Vous avez bien failli ne pas le voir en vrai et en entier, ce clitoris. «J’ai promis que je ne montrerai jamais le clitoris disséqué», a juré Andi quand elle a vu pour la première fois les pièces anatomiques. En modèle 3D stylisé, il est plutôt sexy, on dirait un joli pingouin, tout rose et tout lisse, facile à brandir comme un étendard féministe ou un objet d’art. Au labo, sorti du frigo, il a l’air d’un gros calamar blanc dans un tupperware. C’est pourtant en le voyant que j’ai pris conscience de la différence entre ce qui dépasse et ce qui est caché à l’intérieur.
D’ailleurs, je ne peux pas dire que sa ressemblance avec son homologue masculin saute aux yeux. Au fait, au risque de briser le mythe, le clitoris n’est pas deux fois plus sensible, ni deux fois plus grand que le pénis. Il est même plutôt deux fois plus petit: il mesure entre 8 et 12 centimètres du gland jusqu’au bout des piliers, contre 20 à 25 centimètres pour son pseudo-homologue masculin (là aussi, je compte la partie enfouie!).
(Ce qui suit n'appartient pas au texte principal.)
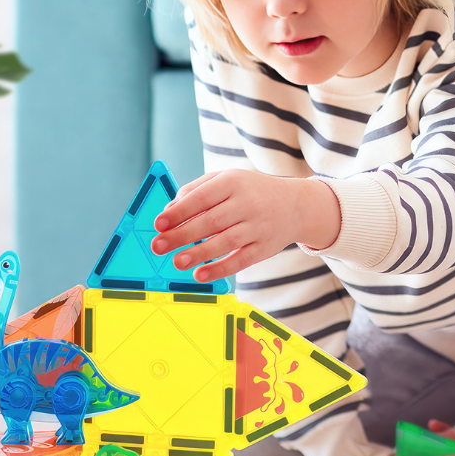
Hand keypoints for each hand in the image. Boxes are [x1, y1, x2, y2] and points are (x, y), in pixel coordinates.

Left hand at [150, 171, 340, 282]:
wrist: (296, 205)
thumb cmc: (250, 192)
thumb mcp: (225, 180)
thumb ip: (195, 191)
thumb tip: (168, 212)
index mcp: (233, 182)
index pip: (202, 197)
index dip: (179, 212)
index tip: (158, 224)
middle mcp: (247, 203)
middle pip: (211, 221)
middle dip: (182, 235)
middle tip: (158, 246)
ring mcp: (258, 227)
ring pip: (225, 242)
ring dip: (199, 254)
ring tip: (176, 262)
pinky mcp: (264, 248)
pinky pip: (240, 260)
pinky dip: (220, 269)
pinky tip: (200, 275)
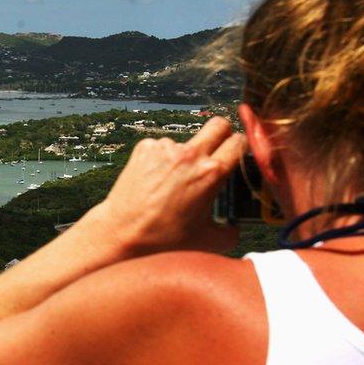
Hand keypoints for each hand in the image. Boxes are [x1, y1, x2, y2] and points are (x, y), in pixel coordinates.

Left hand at [93, 117, 246, 254]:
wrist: (123, 232)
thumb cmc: (165, 238)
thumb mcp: (208, 240)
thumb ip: (231, 231)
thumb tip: (235, 226)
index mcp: (211, 173)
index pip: (238, 142)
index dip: (240, 148)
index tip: (235, 154)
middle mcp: (190, 155)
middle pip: (219, 124)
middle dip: (222, 133)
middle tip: (216, 150)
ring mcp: (165, 148)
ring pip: (186, 141)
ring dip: (186, 155)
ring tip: (173, 182)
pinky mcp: (145, 148)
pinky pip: (162, 146)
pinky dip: (163, 159)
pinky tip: (156, 179)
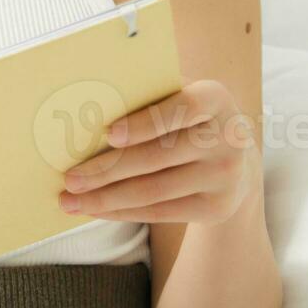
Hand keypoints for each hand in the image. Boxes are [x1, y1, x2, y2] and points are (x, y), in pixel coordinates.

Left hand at [56, 78, 258, 225]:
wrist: (237, 162)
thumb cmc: (189, 120)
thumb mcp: (181, 99)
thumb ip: (149, 96)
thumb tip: (92, 105)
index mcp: (216, 98)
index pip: (181, 108)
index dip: (144, 122)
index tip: (108, 134)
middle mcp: (228, 137)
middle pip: (158, 156)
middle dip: (107, 169)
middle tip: (70, 178)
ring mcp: (225, 176)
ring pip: (154, 190)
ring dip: (106, 198)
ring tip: (71, 200)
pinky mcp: (217, 207)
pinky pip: (160, 211)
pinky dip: (122, 211)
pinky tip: (96, 209)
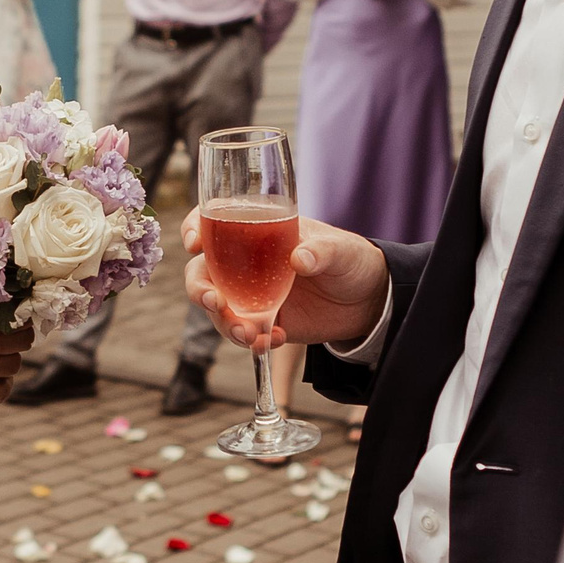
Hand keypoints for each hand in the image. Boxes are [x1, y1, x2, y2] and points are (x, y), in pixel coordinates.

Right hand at [184, 209, 388, 350]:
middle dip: (200, 290)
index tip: (195, 243)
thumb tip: (299, 259)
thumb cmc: (351, 259)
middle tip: (216, 304)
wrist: (368, 301)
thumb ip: (321, 251)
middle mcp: (245, 261)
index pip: (213, 221)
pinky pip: (244, 333)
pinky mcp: (264, 321)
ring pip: (217, 308)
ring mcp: (251, 294)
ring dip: (225, 324)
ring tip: (252, 336)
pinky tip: (275, 341)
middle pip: (202, 271)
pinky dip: (252, 341)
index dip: (195, 227)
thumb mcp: (340, 250)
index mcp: (258, 230)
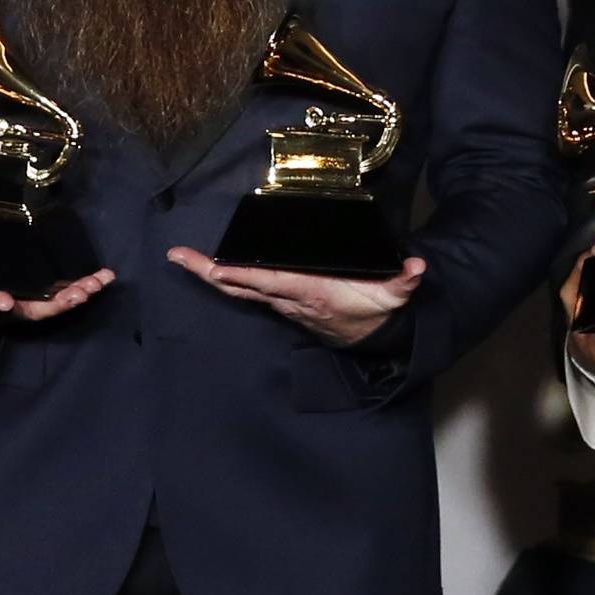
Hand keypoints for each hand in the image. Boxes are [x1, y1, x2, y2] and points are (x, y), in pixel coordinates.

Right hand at [0, 254, 115, 333]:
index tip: (4, 299)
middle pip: (28, 310)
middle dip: (53, 303)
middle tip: (76, 294)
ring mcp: (20, 306)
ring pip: (51, 306)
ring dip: (75, 295)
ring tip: (97, 283)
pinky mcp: (35, 300)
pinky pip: (61, 298)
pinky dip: (83, 289)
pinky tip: (104, 278)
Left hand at [169, 247, 425, 346]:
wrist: (373, 338)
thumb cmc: (377, 311)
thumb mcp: (394, 296)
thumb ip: (404, 281)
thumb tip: (417, 267)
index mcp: (310, 292)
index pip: (268, 281)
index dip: (241, 274)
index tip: (214, 267)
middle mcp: (288, 299)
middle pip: (241, 285)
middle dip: (208, 271)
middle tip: (177, 256)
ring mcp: (282, 303)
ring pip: (240, 288)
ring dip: (211, 273)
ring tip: (182, 258)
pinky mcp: (281, 302)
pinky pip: (247, 289)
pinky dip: (227, 278)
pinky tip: (210, 268)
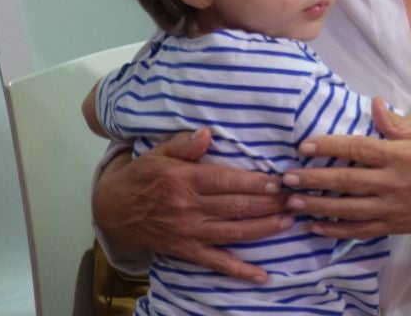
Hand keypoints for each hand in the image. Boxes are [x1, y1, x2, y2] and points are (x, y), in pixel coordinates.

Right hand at [94, 129, 291, 282]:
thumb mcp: (158, 153)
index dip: (254, 183)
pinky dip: (239, 271)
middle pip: (235, 207)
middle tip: (297, 199)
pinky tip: (262, 276)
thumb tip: (207, 134)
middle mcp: (189, 208)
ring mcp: (189, 232)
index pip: (226, 182)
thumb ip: (184, 143)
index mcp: (185, 181)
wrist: (113, 210)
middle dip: (269, 204)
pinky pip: (215, 262)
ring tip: (290, 221)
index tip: (280, 181)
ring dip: (263, 228)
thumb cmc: (143, 177)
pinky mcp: (187, 250)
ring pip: (232, 232)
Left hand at [285, 98, 410, 237]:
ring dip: (317, 205)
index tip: (305, 146)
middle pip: (345, 180)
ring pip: (347, 209)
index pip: (358, 148)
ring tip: (293, 201)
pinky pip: (360, 231)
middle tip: (286, 177)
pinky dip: (336, 230)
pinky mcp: (395, 226)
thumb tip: (373, 104)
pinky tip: (317, 226)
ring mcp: (394, 208)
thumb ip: (398, 125)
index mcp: (403, 155)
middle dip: (313, 178)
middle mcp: (395, 183)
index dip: (329, 146)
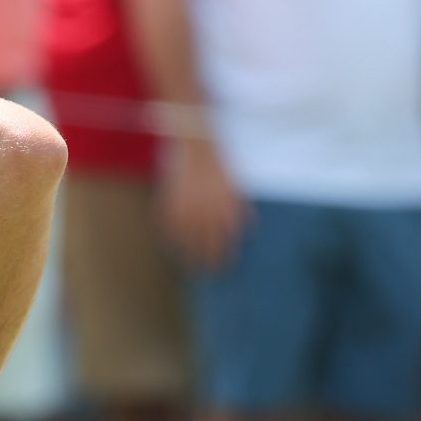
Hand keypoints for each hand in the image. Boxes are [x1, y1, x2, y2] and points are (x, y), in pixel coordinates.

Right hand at [158, 132, 246, 269]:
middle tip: (207, 273)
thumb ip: (243, 211)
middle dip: (208, 262)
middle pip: (207, 246)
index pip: (226, 243)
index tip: (224, 268)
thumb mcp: (237, 188)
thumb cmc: (220, 167)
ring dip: (188, 256)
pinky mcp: (172, 205)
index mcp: (227, 211)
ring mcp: (188, 210)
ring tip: (189, 267)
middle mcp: (208, 215)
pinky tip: (173, 246)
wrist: (197, 147)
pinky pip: (170, 229)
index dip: (225, 258)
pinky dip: (171, 239)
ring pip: (187, 242)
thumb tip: (250, 231)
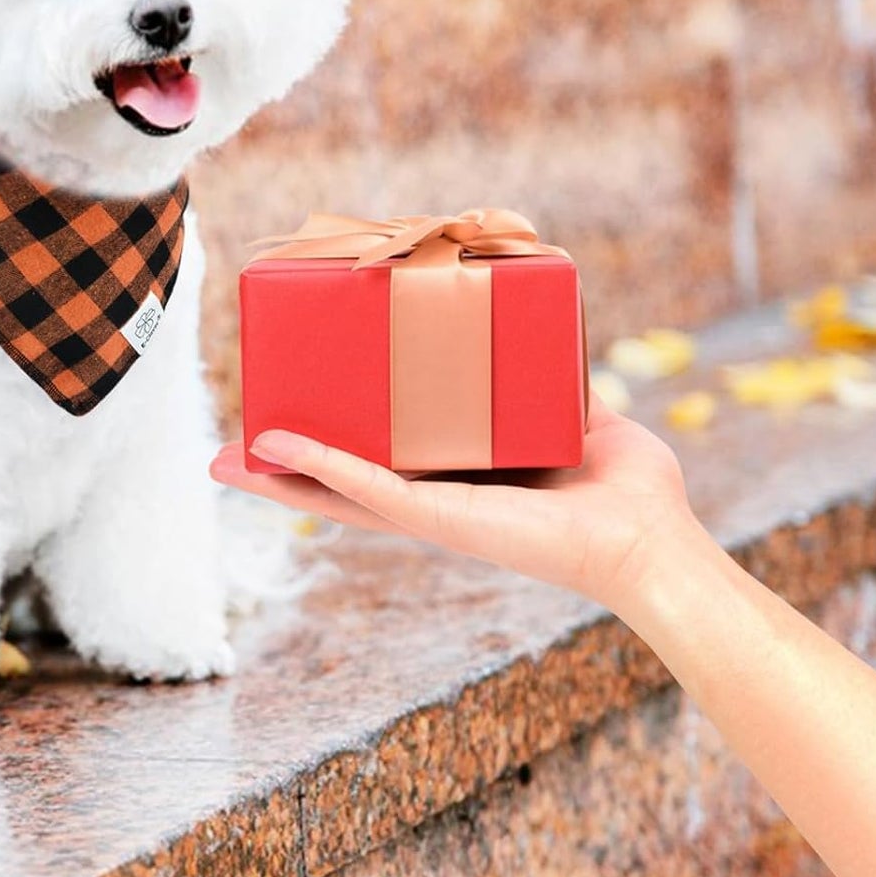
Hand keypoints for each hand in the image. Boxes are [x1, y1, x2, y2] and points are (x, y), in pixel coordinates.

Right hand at [210, 396, 696, 616]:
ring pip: (334, 492)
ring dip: (277, 474)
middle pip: (338, 483)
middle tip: (232, 448)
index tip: (288, 423)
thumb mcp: (579, 414)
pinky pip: (367, 489)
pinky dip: (320, 468)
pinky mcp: (439, 516)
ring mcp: (431, 510)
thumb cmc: (628, 490)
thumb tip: (547, 338)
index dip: (328, 446)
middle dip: (282, 469)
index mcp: (458, 477)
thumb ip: (553, 381)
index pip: (378, 462)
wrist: (652, 538)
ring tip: (223, 459)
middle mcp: (434, 498)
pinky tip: (278, 448)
Autre exemple du voile d’ignorance qui entoure cet organe: à ce jour, aucune étude ne quantifie à ce jour le nombre de terminaisons nerveuses du clitoris humain. Le chiffre de 8000 terminaisons nerveuses, relayé à tout va dans les médias, est issu d’une étude sur l’innervation du clitoris de vache qui date de 1976… Vous voyez qu’il y a encore beaucoup à faire.
C’est pourquoi je vous propose de démarrer dès maintenant cette Exploration scientifique du clitoris. On doit bien ça à Madame 1907.